-------- Text provided --------

For a long time, sustainability in this industry has felt a bit like a concept car – sleek, impressive and full of flashy ambition. The renderings have been rolled out at just the right moments to signal where things are headed.

Also – since we value transparency – it’s not something most people were actually driving. But what shows up in this year’s PPAI 100 responses suggests this is starting to change.

Elizabeth Wimbush, CAS`

Director, Sustainability & Responsibility, PPAI

Nearly half of distributors are still managing sustainability through a mix of roles and outside support, and a small but notable group still doesn’t have it formally assigned at all. The shift is not complete, but it’s taking hold in some interesting ways.

Responsibility is moving off the stage and into the garage. And now the engine has to start every morning.

You see it first in where companies are putting real money: energy efficiency upgrades, solar installations, LED retrofits and heat pumps. These aren’t being framed as sustainability wins, even if they are. They’re being described as operational improvements that happen to lower emissions.

It’s subtle, but important. The fastest way to stall out a sustainability effort is to treat it like something separate from how the business already runs. The companies seeing returns aren’t carving out special budgets for impact – instead, they are making decisions they already needed to make and doing them in a way that holds up under a different set of expectations.

-------- Supplied entries --------

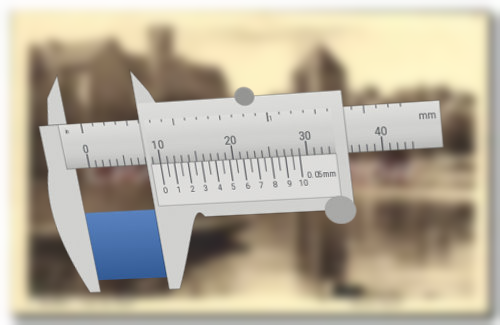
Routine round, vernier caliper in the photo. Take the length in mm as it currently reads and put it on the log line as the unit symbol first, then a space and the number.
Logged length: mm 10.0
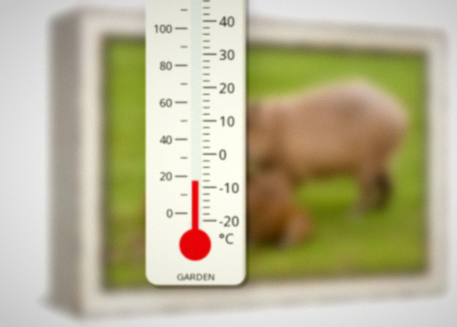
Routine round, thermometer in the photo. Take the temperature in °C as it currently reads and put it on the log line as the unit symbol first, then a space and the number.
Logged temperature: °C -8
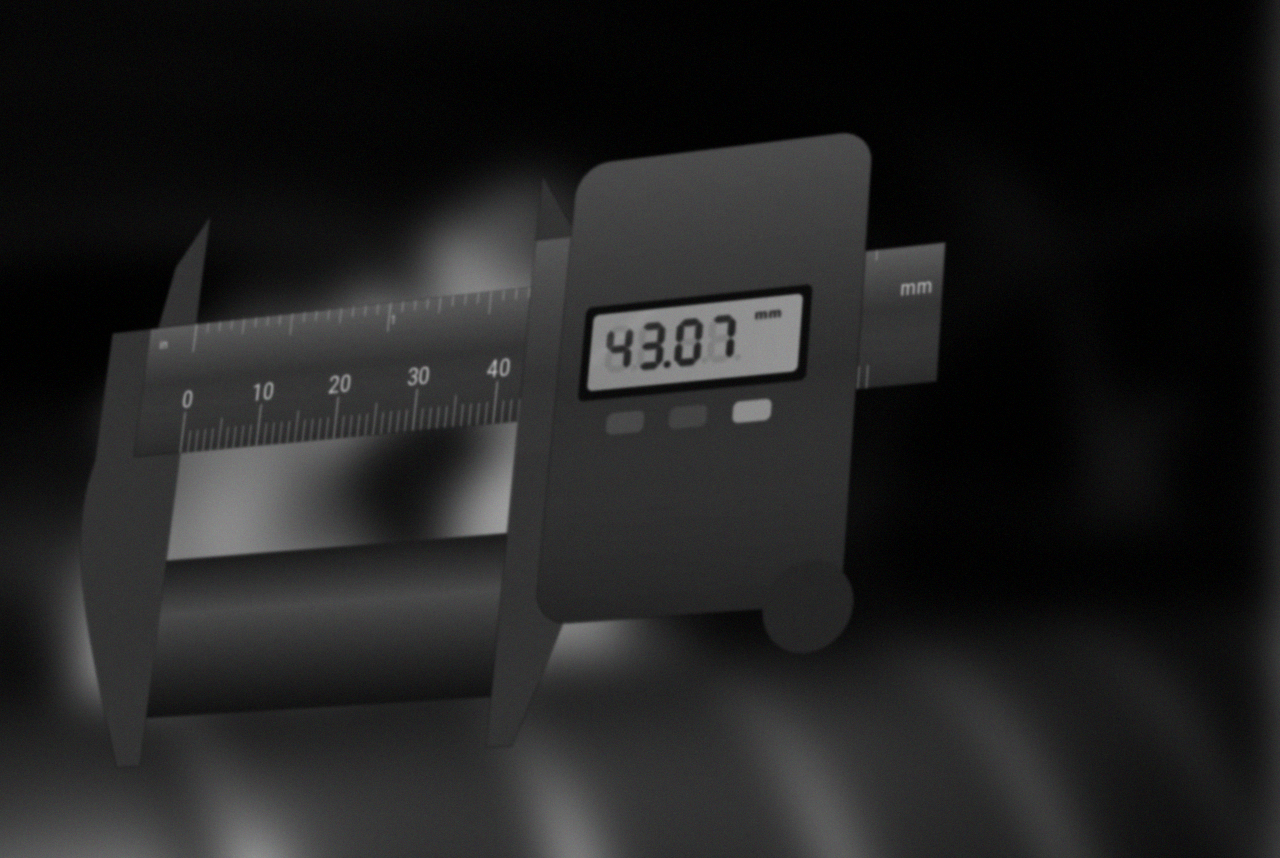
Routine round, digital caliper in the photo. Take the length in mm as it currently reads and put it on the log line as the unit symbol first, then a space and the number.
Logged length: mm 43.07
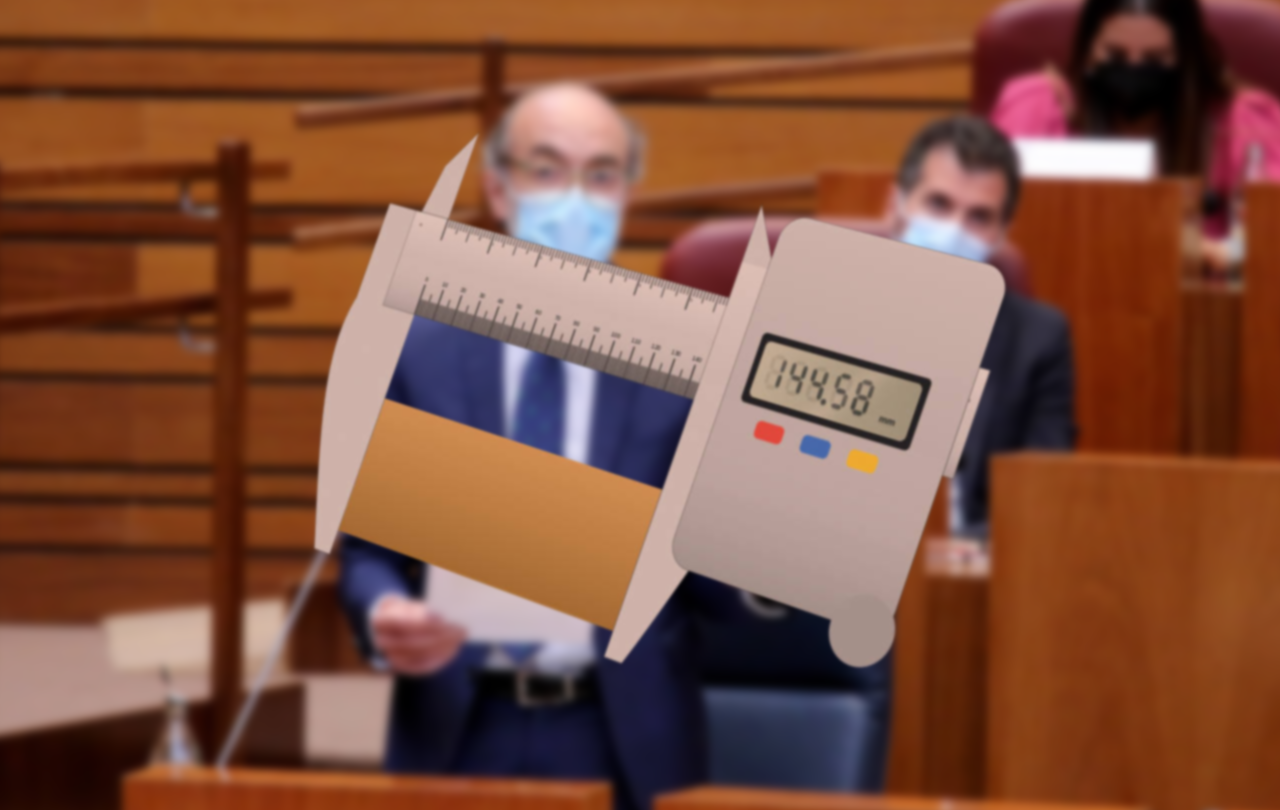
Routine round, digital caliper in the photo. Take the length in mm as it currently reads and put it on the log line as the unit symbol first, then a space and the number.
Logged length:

--------

## Exercise set
a) According to the sustainability text, why is it important that companies describe energy upgrades as operational improvements rather than as sustainability wins?
b) Repeat the sustainability text from "Responsibility is moving" up to and including "set of expectations.".

## Answers to each task
a) The fastest way to stall a sustainability effort is to treat it as something separate from how the business already runs. The companies seeing returns don't set aside special budgets for impact. They make decisions they already needed to make, in a way that holds up under a different set of expectations.

b)
Responsibility is moving off the stage and into the garage. And now the engine has to start every morning.

You see it first in where companies are putting real money: energy efficiency upgrades, solar installations, LED retrofits and heat pumps. These aren’t being framed as sustainability wins, even if they are. They’re being described as operational improvements that happen to lower emissions.

It’s subtle, but important. The fastest way to stall out a sustainability effort is to treat it like something separate from how the business already runs. The companies seeing returns aren’t carving out special budgets for impact – instead, they are making decisions they already needed to make and doing them in a way that holds up under a different set of expectations.